Vietnam’s Professor Vo Quy has passed away in Hanoi at age 87. The well-known and well-loved zoologist had a storied career that spanned decades and, even in his 80s, he was still working and busy, as passionate as ever.
I met Professor Vo Quy in Hanoi late last decade, when he was in his late 70s. It was the middle of a bitter North Vietnamese winter and his office was so cold our breath came out in clouds. He worked in an old building, part of the Hanoi National University, with tiled floors and heavy wooden furniture.
Bundled up in an enormous padded black parka, like a Michelin man using rubbish bags, he was as cheery as anything, offering me tea and a surprisingly long and comprehensive interview.
Vo Quy had worked for years on Agent Orange-related issues. He began entering the forests where the United States had dropped the toxic defoliant in the 1960s and 1970s. “It was like the moon!” he recalled, noting how only days after Agent Orange was emitted, the forest had died, leaving a creepy dead-tree scape and nothing living, even on the ground.
Did he worry about being so close to so much of the dioxin-laced chemical? No, he hadn’t known then exactly what it was. Did he worry now, that he’d get cancer or some other disease? No, not really.
He also said something else interesting, which has not ever made it into the wider public or press reports. There was, he said, a direct link between the serious flooding in the central areas of Vietnam during storm season and Agent Orange. As climate change worsened the storms that blew from the Philippines across the South China Sea to the central coast in the second half of the year, the effects were worse as the old ground and tree cover no longer helped hold back the floods or mudslides.
Quy was an zoologist and ornithologist who studied birds during the American War and published his first book on Vietnam’s birds in 1975. Time Magazine named him a Hero of the Environment in 2008 for his work designating Vietnam’s national parks (the first of which was named in 1962) and his work in Agent Orange remediation, which focused more on the environmental impact than the trickier and more contentious human impact.
Quy had his own television show and was a certain kind of a celebrity. He also had connections at the highest level. The New York Times’ Mike Ives reported that “Dr. Quy’s influence on Vietnamese environmental policy was partly a product of his connections in the ruling Communist Party. His closest political ally was Gen. Vo Nguyen Giap.”
However unlike Giap, who in his later years spoke out against bauxite mines in the Central Highlands, Quy never became a strident activist.
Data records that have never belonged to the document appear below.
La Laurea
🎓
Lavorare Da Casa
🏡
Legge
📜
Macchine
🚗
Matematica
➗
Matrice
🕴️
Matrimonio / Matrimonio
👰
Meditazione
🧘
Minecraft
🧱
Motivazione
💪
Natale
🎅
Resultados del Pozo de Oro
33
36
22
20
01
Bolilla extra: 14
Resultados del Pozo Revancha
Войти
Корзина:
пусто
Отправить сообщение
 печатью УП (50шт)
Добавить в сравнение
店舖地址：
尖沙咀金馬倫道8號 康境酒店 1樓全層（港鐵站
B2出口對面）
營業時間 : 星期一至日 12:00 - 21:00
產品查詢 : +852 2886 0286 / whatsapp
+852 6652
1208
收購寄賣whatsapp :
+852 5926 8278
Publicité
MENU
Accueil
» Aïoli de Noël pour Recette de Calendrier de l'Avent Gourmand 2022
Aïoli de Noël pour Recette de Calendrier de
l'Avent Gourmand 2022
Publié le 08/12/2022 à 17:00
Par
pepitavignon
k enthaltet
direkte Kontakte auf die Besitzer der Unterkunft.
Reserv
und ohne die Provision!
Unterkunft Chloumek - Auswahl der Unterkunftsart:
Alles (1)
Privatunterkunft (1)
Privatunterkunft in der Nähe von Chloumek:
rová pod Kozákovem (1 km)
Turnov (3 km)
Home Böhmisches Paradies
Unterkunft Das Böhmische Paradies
He was an advocate with influence within the structure, not an agitator without it.
2016 was the year when environmental activism in Vietnam went mainstream. The Formosa fish kill scandal that left some 100 tonnes of fish dead along Vietnam’s central coast galvanized a citizenry that seemed inured to environmental problems. Thousands protested the Taiwanese steel mill’s pollution in the major cities. Ordinary people, rather than simply skilled activists, had begun to care about their food and air quality, as well as the impact on fishermen and others from ongoing environmental damage. Vo Quy did not add his voice to that chorus but may still have take some comfort. He told Time in 2008, “I try to tell the younger generation that we must conserve nature… But young people today like to make money more than taking care of forests.”
Many have now discovered they can do both. The cheerful old scientist, who walked through Agent Orange’s bitter moonscapes without a worry for himself, may be proud.